How Crowdsourcing can Help a Business
by: Sarah Joson
Tuesday, July 16, 2013
Category: Outsourcing News
Crowdsourcing is a process of using information from various groups or individuals who have similar interests or skills - for instance, an e-commerce site that talks about everything related to a popular computer brand. Over the years, the volume of the site’s followers has grown because more and more people are finding answers and products to their questions and needs.
Another example would be a group of photography enthusiasts and experts, talking about the different brands of cameras and other applications.
Crowdsourcing was once organic, but nowadays, more and more companies are seen investing on creating online environments that can cater to a specific crowd’s needs.

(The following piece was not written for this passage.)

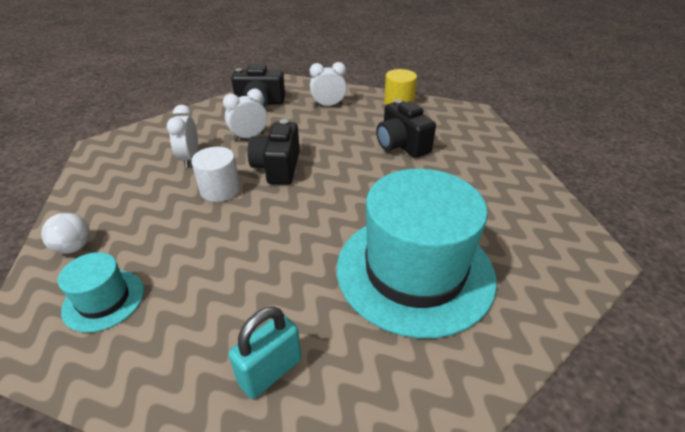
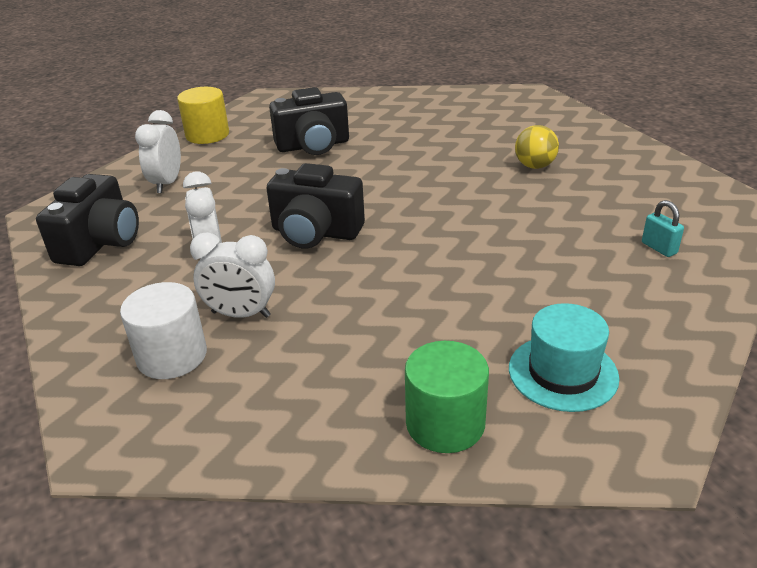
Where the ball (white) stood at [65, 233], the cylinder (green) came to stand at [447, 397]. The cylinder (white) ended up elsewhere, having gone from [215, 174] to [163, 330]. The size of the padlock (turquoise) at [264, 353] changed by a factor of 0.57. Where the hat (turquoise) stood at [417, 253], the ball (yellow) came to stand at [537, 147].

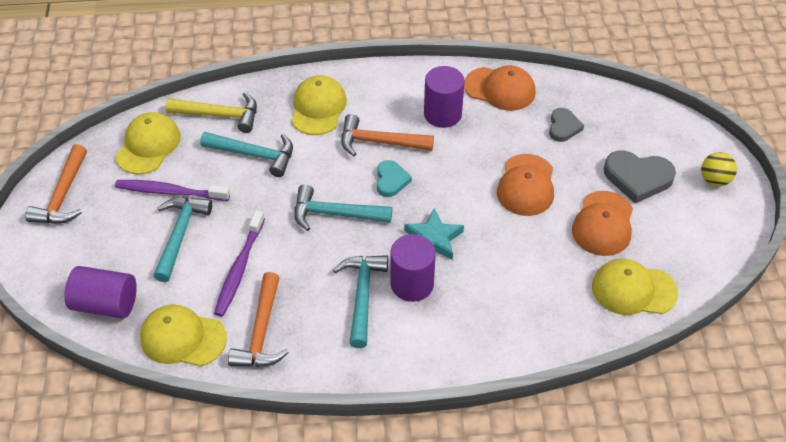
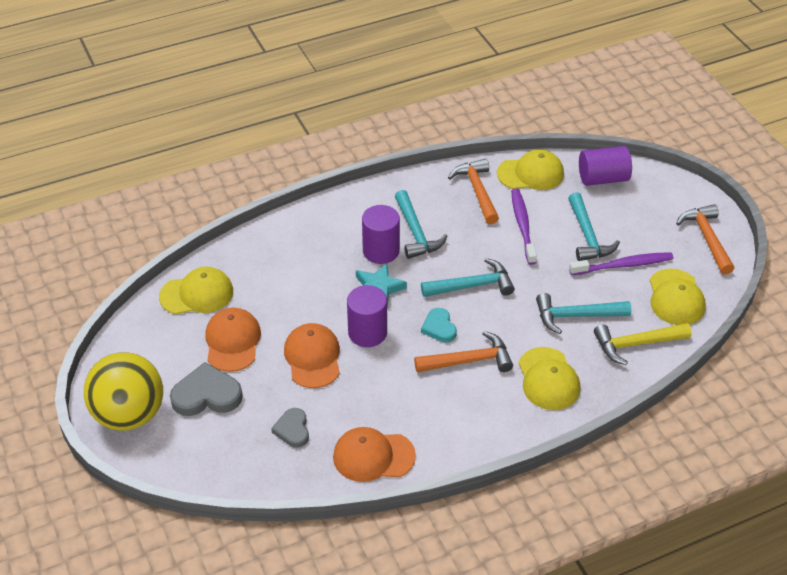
The cylinder (purple) ended up elsewhere, having gone from [444, 97] to [367, 316]. The size of the ball (yellow) at [719, 169] changed by a factor of 2.21.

However, business owners should keep in mind that crowdsourcing is not always the best option in improving an operation and gain leads.
An article at BusinessSpectator.com.au shares the advantages and disadvantages of crowdsourcing.
Tap wider resources. There was a time when crowdsourcing only catered to common skills and factors. But over the years, it has become more advanced and diverse by offering a specific expertise – even the ones that are complicated. People can review and recommend profiles of almost anything and everything online.
It enables companies to downsize or increase operations instantly. Some operations require flexibility - and crowdsourcing usually becomes the solution used by businesses and entrepreneurs. It can help fill in positions that are seasonal at lower costs.
Real data from real customers. Details of transactions are always public and each business owner can see reviews from users as it happens. Some even have rating systems for their general experience with the product or person, which can help other clients to decide which they should choose and trust.
Management costs. For business owners who do not have the time to micromanage their resources, they would need to hire a full-time team leader or contract a third party service provider to ensure a smooth operation.
Impartiality is harder to control. Rules and processes often become blurred when transactions are between users. They have to renegotiate and re-define contract provisions so that both parties will benefit equally.
Quality of service or products. You will have a hard time determining the quality of the outcome unless you try it yourself. But many executives don’t want to risk their brand’s reputation. They mostly rely on trust and the reviews of other users.